„Moslim leren kennen uit ontmoeting”
Geloof in de ene Schepper bindt christenen en moslims. Maar is Allah dan dezelfde als God, de Vader van Jezus Christus? Is het gesprek tussen christenen en moslims over de godsvraag wel mogelijk? De vragen stonden zaterdag centraal op een studiedag van de lezerskring van Kontekstueel.
Het blad Kontekstueel, uitgaande van de vereniging Ph. J. Hoedemaker, hield in Utrecht haar jaarlijkse conferentiedag, onder de titel: ”De islam: een dreiging?”

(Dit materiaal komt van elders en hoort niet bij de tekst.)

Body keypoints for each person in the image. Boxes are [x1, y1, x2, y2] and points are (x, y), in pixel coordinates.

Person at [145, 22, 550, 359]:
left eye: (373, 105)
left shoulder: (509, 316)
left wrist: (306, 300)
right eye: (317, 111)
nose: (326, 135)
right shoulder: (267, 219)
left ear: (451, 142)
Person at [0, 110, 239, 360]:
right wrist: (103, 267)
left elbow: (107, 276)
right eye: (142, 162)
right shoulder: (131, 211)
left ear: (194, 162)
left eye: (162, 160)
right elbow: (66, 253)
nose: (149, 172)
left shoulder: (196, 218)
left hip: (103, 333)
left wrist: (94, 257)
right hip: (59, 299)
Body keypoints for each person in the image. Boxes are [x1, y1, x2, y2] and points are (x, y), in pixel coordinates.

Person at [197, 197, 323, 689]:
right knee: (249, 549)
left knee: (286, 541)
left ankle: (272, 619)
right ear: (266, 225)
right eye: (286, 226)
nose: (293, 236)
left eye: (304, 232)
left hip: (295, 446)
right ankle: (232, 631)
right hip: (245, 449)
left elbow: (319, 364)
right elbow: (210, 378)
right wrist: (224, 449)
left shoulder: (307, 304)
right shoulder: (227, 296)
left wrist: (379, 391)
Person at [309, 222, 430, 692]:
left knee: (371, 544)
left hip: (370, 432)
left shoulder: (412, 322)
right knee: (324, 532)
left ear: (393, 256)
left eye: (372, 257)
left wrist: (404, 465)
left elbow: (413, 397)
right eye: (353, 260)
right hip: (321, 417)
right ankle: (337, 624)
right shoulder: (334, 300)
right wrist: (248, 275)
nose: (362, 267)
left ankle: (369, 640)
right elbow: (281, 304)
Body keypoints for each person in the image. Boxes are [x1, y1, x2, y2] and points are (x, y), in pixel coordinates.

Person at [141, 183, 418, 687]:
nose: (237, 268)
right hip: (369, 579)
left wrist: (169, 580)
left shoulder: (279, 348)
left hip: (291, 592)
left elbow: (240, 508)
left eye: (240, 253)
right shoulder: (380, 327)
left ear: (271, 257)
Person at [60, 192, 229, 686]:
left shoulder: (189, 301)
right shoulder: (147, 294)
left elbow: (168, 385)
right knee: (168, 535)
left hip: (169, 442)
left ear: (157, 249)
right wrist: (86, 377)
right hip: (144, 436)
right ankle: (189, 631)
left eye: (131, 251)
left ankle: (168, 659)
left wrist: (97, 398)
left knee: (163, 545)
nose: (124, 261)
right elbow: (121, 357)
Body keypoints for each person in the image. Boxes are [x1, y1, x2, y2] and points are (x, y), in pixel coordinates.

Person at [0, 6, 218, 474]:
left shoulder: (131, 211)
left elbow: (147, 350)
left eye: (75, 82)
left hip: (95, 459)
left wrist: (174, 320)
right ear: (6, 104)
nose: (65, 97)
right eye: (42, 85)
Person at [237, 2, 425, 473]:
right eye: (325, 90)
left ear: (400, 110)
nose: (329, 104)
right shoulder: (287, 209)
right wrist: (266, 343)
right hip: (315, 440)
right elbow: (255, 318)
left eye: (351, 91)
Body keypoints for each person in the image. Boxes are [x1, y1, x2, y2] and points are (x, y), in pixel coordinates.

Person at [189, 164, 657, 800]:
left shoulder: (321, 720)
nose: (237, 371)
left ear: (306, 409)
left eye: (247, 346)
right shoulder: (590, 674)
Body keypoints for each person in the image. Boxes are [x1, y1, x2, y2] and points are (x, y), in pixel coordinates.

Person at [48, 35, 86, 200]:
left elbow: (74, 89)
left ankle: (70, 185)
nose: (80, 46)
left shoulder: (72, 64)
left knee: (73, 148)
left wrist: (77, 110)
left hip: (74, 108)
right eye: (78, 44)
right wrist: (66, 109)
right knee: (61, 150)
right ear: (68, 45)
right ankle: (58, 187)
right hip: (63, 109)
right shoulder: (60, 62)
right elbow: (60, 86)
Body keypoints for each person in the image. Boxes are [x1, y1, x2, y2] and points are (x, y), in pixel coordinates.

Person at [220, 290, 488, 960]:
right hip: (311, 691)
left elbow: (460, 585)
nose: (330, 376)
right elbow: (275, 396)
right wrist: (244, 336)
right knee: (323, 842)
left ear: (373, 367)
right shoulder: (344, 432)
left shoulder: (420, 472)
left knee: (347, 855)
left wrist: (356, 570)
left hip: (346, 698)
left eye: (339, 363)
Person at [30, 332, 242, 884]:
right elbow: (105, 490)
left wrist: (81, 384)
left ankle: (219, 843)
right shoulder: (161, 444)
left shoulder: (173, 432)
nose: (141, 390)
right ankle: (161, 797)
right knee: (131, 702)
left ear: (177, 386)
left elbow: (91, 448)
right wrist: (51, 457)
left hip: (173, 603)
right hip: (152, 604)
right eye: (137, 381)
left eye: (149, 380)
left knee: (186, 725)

Islamoloog dr. H. Jansen zei dat de islam zeker elementen in zich heeft die door fundamentalisten kunnen dienen om geweld te rechtvaardigen. Daarom kan geweld niet als randverschijnsel van de islam worden gezien, aldus Jansen, wijzend op een vers uit de koran waar nadrukkelijk staat dat „strijden is voorgeschreven.” „Vanaf 1900 voerde men vooral strijd tegen regeringen in moslimlanden die niet nauwkeurig de islamitische regels in de wetgeving handhaafden. In de visie van de terrorist Osama bin Laden zijn de Verenigde Staten vijand nummer één, omdat de gematigde islamitische landen door de VS worden ondersteund.”

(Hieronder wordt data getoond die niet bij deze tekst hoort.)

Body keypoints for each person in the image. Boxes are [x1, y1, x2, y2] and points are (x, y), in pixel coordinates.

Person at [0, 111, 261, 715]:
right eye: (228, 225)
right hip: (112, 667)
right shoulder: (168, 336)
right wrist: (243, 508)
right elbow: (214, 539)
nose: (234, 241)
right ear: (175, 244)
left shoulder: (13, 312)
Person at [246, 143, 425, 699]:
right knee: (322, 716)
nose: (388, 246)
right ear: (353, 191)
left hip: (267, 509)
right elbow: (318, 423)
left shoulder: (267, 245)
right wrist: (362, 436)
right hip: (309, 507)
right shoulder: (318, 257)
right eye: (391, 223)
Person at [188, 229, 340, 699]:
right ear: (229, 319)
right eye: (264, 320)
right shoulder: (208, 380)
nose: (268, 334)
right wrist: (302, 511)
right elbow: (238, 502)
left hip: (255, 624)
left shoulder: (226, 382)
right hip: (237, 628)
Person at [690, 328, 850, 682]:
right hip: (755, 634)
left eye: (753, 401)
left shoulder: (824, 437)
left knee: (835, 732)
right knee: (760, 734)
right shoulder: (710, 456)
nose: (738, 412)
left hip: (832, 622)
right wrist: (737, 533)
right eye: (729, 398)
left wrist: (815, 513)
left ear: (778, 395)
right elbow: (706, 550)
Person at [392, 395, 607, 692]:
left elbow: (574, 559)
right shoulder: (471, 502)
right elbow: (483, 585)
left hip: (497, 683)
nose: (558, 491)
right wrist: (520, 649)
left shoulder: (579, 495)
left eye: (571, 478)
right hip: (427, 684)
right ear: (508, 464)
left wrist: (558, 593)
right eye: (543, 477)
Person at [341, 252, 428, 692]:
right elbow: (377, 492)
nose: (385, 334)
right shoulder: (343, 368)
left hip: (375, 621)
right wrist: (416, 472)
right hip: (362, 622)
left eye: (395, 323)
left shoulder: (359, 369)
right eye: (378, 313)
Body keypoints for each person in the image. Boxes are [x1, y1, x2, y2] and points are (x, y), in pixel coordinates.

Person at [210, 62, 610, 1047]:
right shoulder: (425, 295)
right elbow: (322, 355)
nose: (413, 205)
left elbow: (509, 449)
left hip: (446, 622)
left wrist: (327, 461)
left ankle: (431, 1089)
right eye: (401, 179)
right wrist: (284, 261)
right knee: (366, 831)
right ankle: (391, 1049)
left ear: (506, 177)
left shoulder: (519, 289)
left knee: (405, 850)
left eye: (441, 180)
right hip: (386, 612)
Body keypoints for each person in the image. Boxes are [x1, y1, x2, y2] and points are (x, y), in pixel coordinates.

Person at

Dr. Jansen pleitte ervoor de islam als godsdienst en het islamitisch fundamentalisme als politieke ideologie scherp te blijven onderscheiden. Een ideologie kan -in tegenstelling tot een godsdienst- wel bestreden worden. Jansen betreurt het dat er weinig waardering leeft voor christenen in het Midden-Oosten die onder de enorme islamitische druk staande zijn gebleven.

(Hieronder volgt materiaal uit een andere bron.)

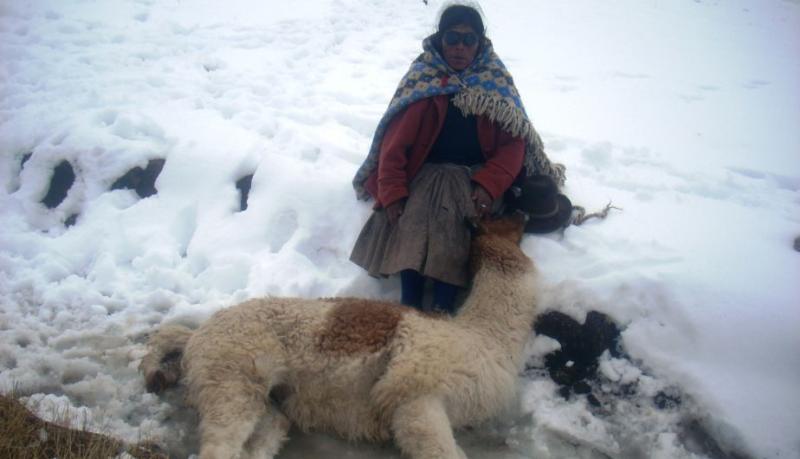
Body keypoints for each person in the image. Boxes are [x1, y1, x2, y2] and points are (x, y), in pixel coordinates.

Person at [350, 3, 565, 313]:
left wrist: (489, 185)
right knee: (414, 216)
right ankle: (410, 303)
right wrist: (393, 191)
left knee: (457, 217)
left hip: (475, 175)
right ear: (440, 40)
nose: (460, 47)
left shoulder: (495, 82)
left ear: (479, 43)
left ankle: (443, 304)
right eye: (452, 38)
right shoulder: (423, 78)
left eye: (469, 40)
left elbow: (513, 147)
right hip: (425, 172)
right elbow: (393, 146)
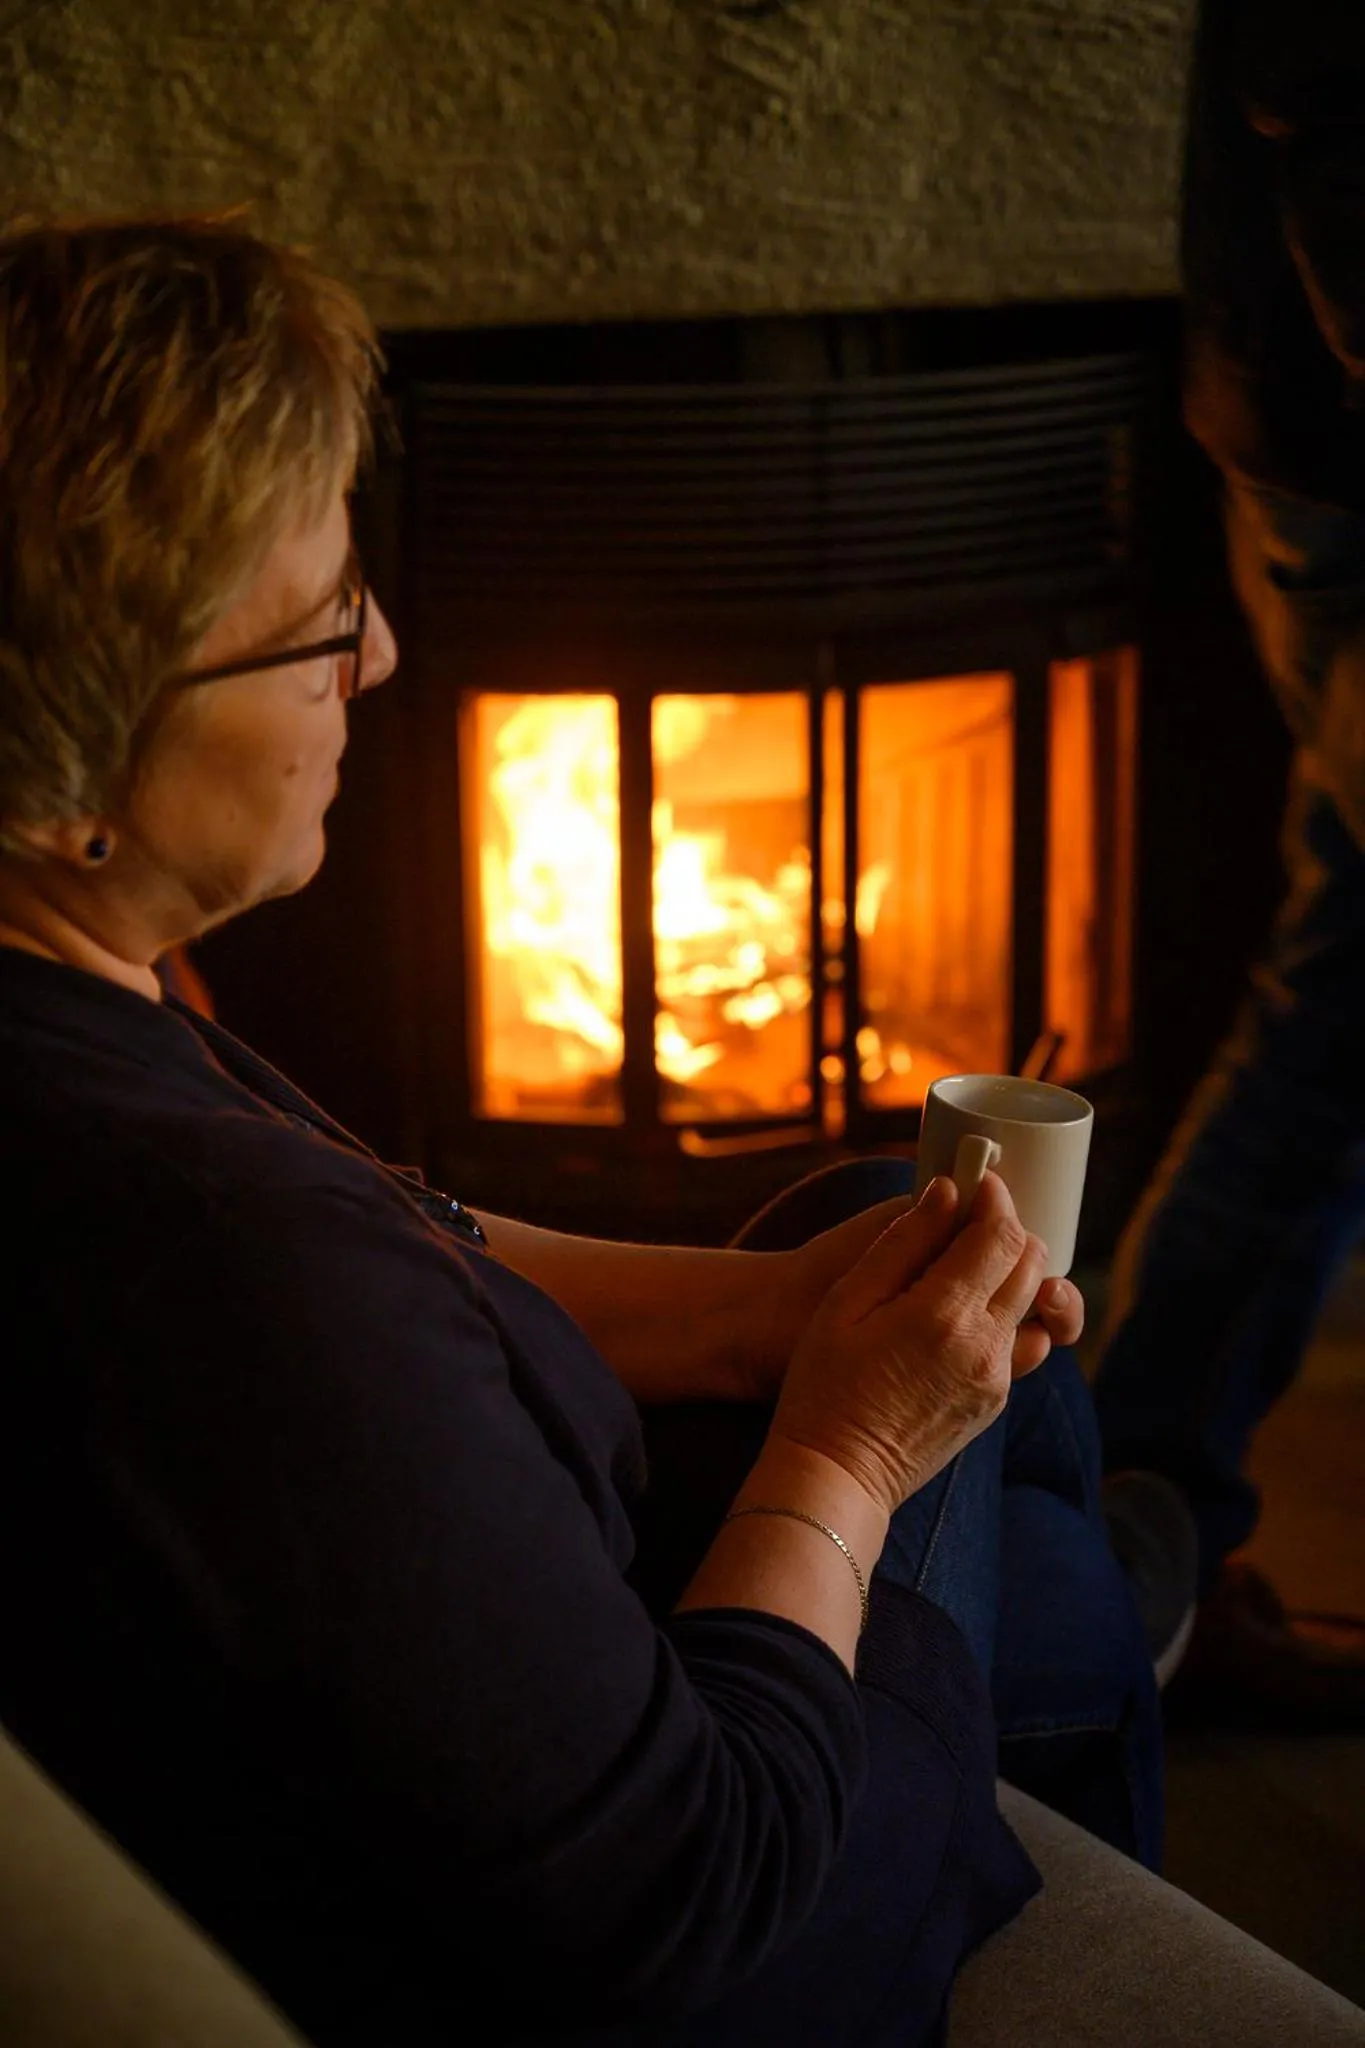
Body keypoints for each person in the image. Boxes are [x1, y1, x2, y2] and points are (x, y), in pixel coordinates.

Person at [0, 215, 1160, 2048]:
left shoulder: (77, 1008)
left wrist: (754, 1319)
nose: (378, 654)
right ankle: (1076, 1684)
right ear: (70, 784)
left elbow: (398, 1224)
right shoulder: (220, 1279)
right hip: (717, 1927)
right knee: (1030, 1478)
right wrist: (849, 1444)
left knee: (897, 1222)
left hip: (475, 1628)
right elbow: (694, 1894)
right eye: (312, 633)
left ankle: (1076, 1626)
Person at [1092, 0, 1365, 1726]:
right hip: (1343, 438)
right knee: (1340, 1021)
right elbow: (1323, 84)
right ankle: (1123, 1551)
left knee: (1341, 1007)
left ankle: (1129, 1540)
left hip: (1314, 423)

Dr. Toby Howarth stelde de vraag of Allah dezelfde is als de Vader van Jezus Christus. In zijn dagelijkse omgang met moslims speelt die vraag geen enkele rol, zei Howarth, missionair werker van de IZB in Rotterdam Delfshaven. Terwijl op elke gemeenteavond over de islam juist deze vraag bijna een obsessie is geworden. Volgens Howarth is het zoeken naar de overeenkomsten tussen beide godsdiensten vruchtbaarder. Daarna kan bepaald worden of die overeenkomsten belangrijk genoeg zijn om hetzelfde woord voor God te gebruiken. Howarth stelt dat de visie op de islam en de moslims altijd gekleurd is door de eigen ervaringen van dat moment. In dit verband noemde hij ook de negatieve visie van Hanna Kohlbrugge. Haar scherpe veroordelingen moeten bezien worden vanuit haar persoonlijke negatieve ervaringen in Iran, denkt Howarth. Hij heeft moeite met de rol die haar publicaties op dit moment spelen. „Na de elfde september zoekt men ferme antwoorden. Die vindt men in de boeken van Hanna Kohlbrugge. Maar bij haar staat de theologie te veel in dienst van de politiek. Typeringen van Allah als „god van nul” en „afgod” zijn in de huidige situatie schadelijk voor het gesprek met moslims. Het is beter de moslim te leren kennen uit echte ontmoeting, door bijvoorbeeld het lezen van getuigenissen van bekeerde moslims. Wie deze leest, moet wel erkennen dat moslims al een relatie met de Schepper hadden voor hun bekering. De ontmoetingen met christenen zouden moeten dienen dat ze een ’echte’ relatie met God als hun Vader zouden krijgen”, aldus Howarth.
Dr. H. M. Vroom stelt de islam gelijkwaardig aan het christendom. Volgens de godsdienstfilosoof aan de Vrije Universiteit aanbidden christenen en moslims dezelfde God. „Mohammed is geen valse profeet, maar wel een buitenbijbelse profeet.” Een christen, aldus Vroom, kan erkennen dat de koran een verslag is van Mohammeds ervaringen met God. „Deze tegemoetkoming in het gesprek met de medegelovige moslims is geen onbeperkt relativisme. We moeten de toewijzing van het heil maar aan God Zelf overlaten. In de dialoog met de islam mag de kerk zich niet door politiek geweld laten bepalen. Het belangrijkste is dat moslims een correct beeld van christenen krijgen, en omgekeerd.”